When we’ve gotten to a place where we cannot remotely envision democratic control over large and important economic systems that do not bend to the will and alleged P & L of the ultra wealthy to set standards, and simply throw our hands up and say this is the best of two bad options. When the debate is limited to rich single family homeowners vs. newer, even wealthier multi-family housing developers, when we totally foreclose on a third option, when we simply do not act like economic democracy is possible, much less matters anymore, something is seriously lost in our politics. The same acquiescence, the same inevitable submission to the market was ascendant post-Cold War in many liberal circles.

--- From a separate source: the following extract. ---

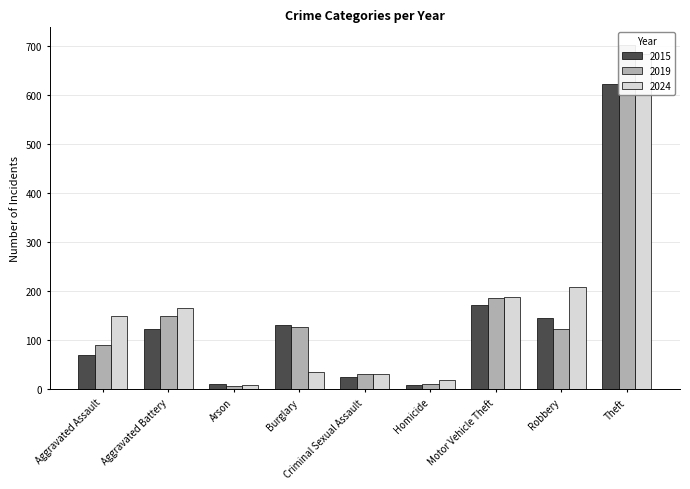

Where does the 2017 series first go above 123?

Aggravated Battery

In the wake of the failed Sanders campaigns, the snuffing out of the George Floyd movement, the inflationary disciplining of Covid-era social welfare, I fear on many major issues, not just housing, this same acquiescence has become all too common. To an extent, it’s understandable: Many people of good faith are simply trying to work within the system as it exists, and make capitalism more palatable for people. I’m sensitive to this, and understand the job of a media critic is different from those trying to make the best out of a bad situation, in the complex reality of local politics. But I think sometimes it’s useful to pause and see how blinkered our vision has become. To take ideological inventory of the current state of things.
It’s a truly dark and defeated place to be that The Nation has to publish a defense of windows for bedrooms for the poor in 2023—144 years after the regulation first passed—and people with influence, up to and including the mayor of New York, take those arguing otherwise seriously. It just is, and we need to recognize that. So many decision makers and media influencers don’t even pretend to do politics anymore: There is no grand moral vision or movement, and there is little parallel effort by glossy magazines and The New York Times to boost the very real, but relatively obscure, efforts by tenant unions and rent control activists to temper capital’s power. All the smart, serious people have mostly moved on—they now just debate the best way to appease the capricious and all powerful gods of real estate. And I think this sucks.